Mean calculates the mean of a list, very simple.

Mean of points applies mean to a list of points. It gets the mean for all the x’s and all the y’s.

Correlation finds how related the x and y variables are. A correlation of 1 means that x and y are equal. A correlation of 0 means that x and y are not related. If we have a high correlation, we should be able to get a good model with simple linear regression.

The standard deviation function calculates the standard deviation of a list. The formula is very simple.

Standard deviation of points just calculates standard deviation for both x and y.

Finally, the simple linear function calculates the simple linear regression line for the given data.
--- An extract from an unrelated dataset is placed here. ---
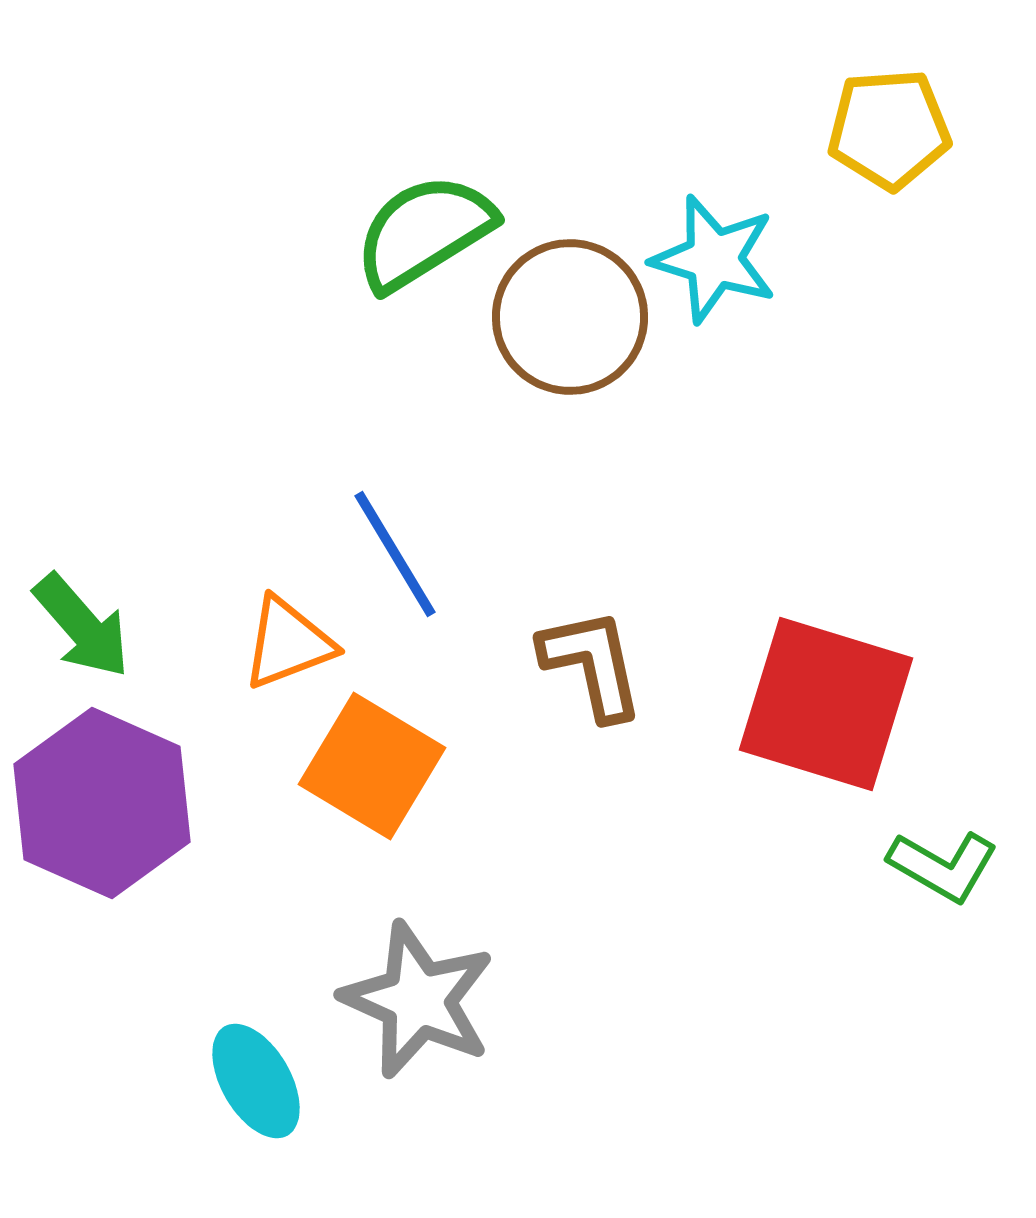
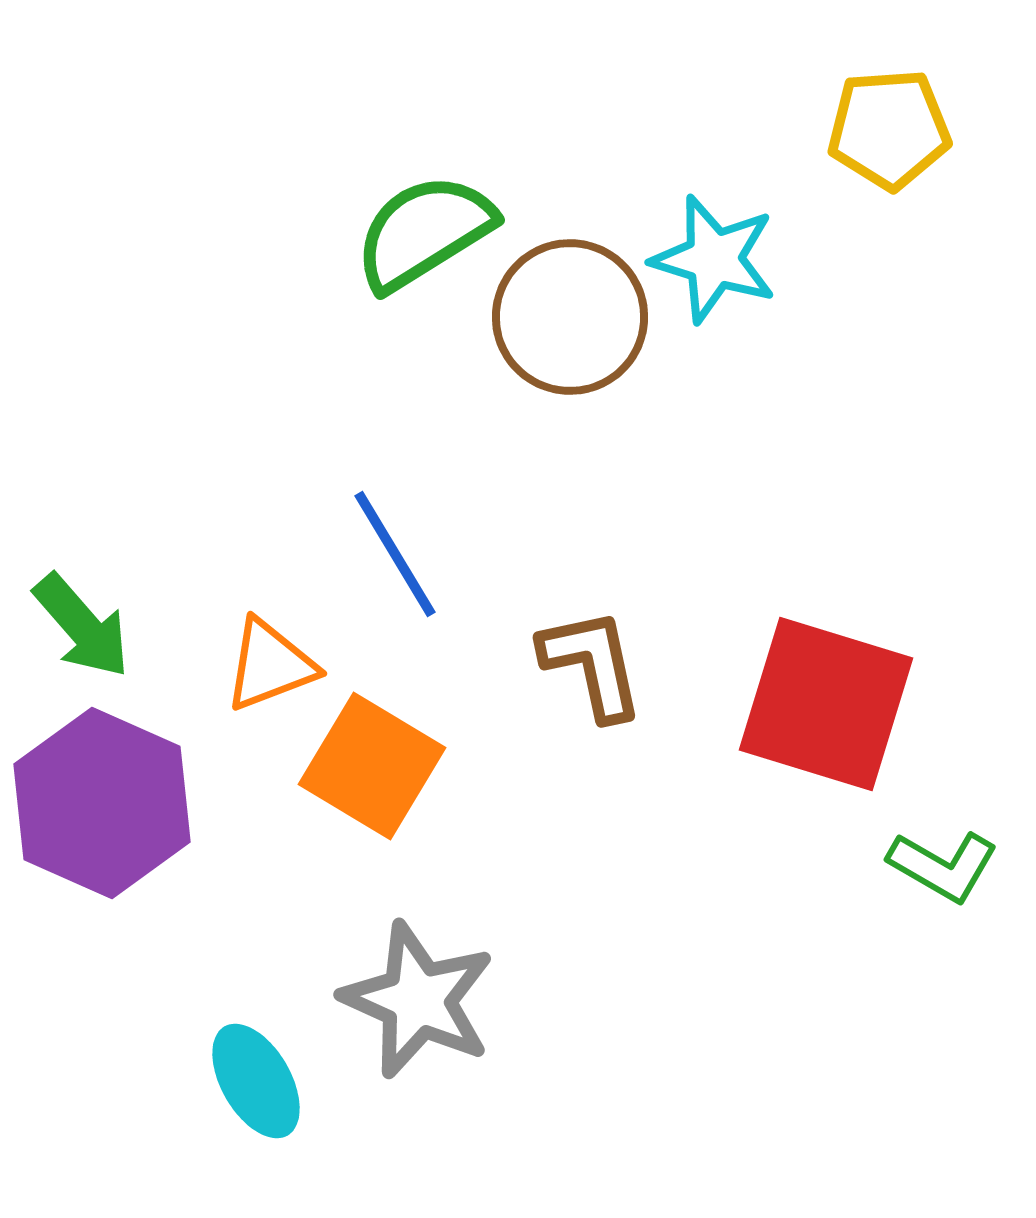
orange triangle: moved 18 px left, 22 px down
It should be very easy to understand what this function does, as it is just composed of the previous functions.

The predict function will predict a y given an x. Very simple, uses the geometric formula for a line.

The RMSE (root mean squared error) function is a way to measure how accurate our predictions are. The lower the better. List comprehensions are awesome.

Now, lets do something cool with this!

I am a huge fan of the Dresden Files books, and I love that the author, Jim Butcher, pumps them out like clockwork. But, I am a very impatient fan, and I want the books now!

So, how many days does it take from book release to book release? So far, 15 books have been published, so we have 14 day count deltas. Is there a trend? Are books published at a constant rate? Is it taking longer for books to come out? Lets see.

import Graphics.EasyPlot

-- x is book number (starting at book #2)
-- y is number of days since last book
daysBetweenDresdenBooks = [(1.0,275.0),  (2.0,243.0),  (3.0,367.0),
                           (4.0,336.0),  (5.0,363.0),  (6.0,274.0),
                           (7.0,364.0),  (8.0,363.0),  (9.0,364.0),
                           (10.0,371.0), (11.0,364.0), (12.0,476.0),
                           (13.0,490.0), (14.0,546.0)]

plotPred = let regressionLine = simpleLinear daysBetweenDresdenBooks
           in plot X11 $ [Data2D [Title "Dresden Files Days Between Books",
                                  Color Red]
                          Function2D [Title "Simple Linear Regression Line",
                                      Color Blue]
                                     [Range 0 23]
                                     (\x -> predict x regressionLine)]

I am using EasyPlot, a wrapper around GNUPlot. It is a very simple way to get a plot up and running in Haskell.